Disability insurance above and beyond what might be available from your employer will ensure that your earnings don’t take a hit if you become too ill or injured to work. And as your tangible and liquid assets grow thanks to your smart investing and everyday savings, a personal liability umbrella policy that extends the coverage of your auto and homeowner’s insurance will protect you from the legal fees (and potential judgments) of a civil lawsuit.
When financial rewards arrive, whether in the form of a raise, a bonus, an inheritance or a lucky break of any sort, the invisible rich see that as a chance to shore up their position, not to party. And even if a windfall does allow them to upgrade their living situation, they act slowly and deliberately. Learn more in How to Manage a Financial Windfall.
(In case you’re wondering, we’re not talking about lottery winnings here. The invisible rich definitely don’t play the lottery.)
Yes, this falls under spending within your means. But because cars and houses are such big-ticket items for most people, they’re worth a closer look. In fact, the authors of the 1999 book The Millionaire Next Door devote an entire chapter (“You Are Not What You Drive”) to the perils of spending too much on a car. Remember this: When you drive a new car off a dealer's lot, it loses value immediately. (See just how much new cars depreciate in their first year at Edmunds.com.) So as you cruise by in the fancy new ride, the invisible rich onlooker isn’t impressed. He just thinks you’re foolish for tearing up thousands—maybe even tens of thousands—of dollars.

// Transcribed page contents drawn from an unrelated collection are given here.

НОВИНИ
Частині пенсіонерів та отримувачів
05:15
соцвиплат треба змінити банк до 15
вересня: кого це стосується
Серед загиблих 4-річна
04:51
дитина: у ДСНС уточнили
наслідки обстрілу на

Houses, on the other hand, can appreciate in value. But the hazard of trading in and trading up remains, with the frictional costs (such as broker fees, transfer taxes and mortgage origination fees) that come along with it. Stay put if you can, making modest but wise upgrades along the way. An extreme example of someone who could afford to move but keeps it simple: Warren Buffett, who has lived in the same Omaha, Neb., house for more than 50 years.
You can’t be rich if you owe. Use credit only to purchase things of lasting value: a home, an education, maybe a car. Pay cash for everything else. To quote Knight Kiplinger again, “Do you know anyone who got into big financial trouble because they didn't borrow enough money?”